> _Collected data_
Segment Open

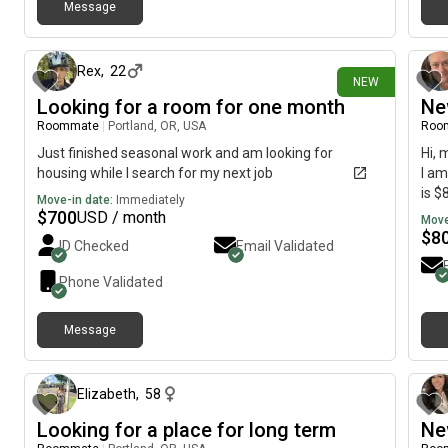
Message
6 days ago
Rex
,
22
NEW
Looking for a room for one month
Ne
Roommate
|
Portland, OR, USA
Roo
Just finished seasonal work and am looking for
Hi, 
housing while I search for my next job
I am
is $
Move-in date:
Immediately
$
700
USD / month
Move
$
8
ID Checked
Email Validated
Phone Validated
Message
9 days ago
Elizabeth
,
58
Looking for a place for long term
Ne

Segment Closed
Segment Open

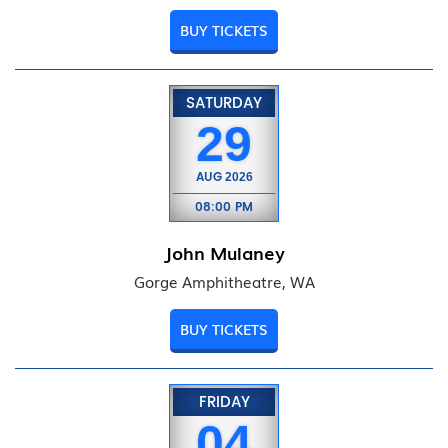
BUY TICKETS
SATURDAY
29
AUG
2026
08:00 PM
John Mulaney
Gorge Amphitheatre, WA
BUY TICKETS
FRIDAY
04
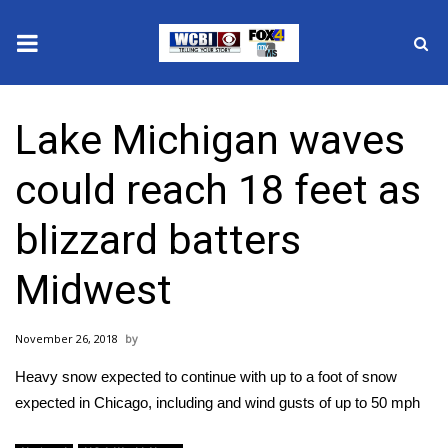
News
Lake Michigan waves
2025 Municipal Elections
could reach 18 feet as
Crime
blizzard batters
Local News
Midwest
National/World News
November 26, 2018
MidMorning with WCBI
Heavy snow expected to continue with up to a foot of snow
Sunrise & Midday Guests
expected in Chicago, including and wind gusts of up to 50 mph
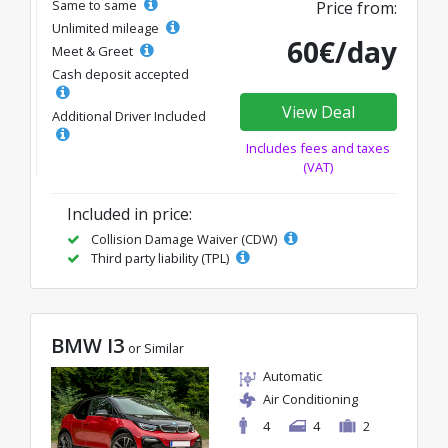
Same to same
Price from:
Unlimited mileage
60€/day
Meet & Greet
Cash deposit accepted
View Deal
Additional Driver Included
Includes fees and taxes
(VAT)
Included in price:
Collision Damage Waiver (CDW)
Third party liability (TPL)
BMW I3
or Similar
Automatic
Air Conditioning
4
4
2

Segment Closed

Every line in the data that holds the string "News" should be returned.

> _RESPONSE TO THIS EXERCISE_
News
Local News
National/World News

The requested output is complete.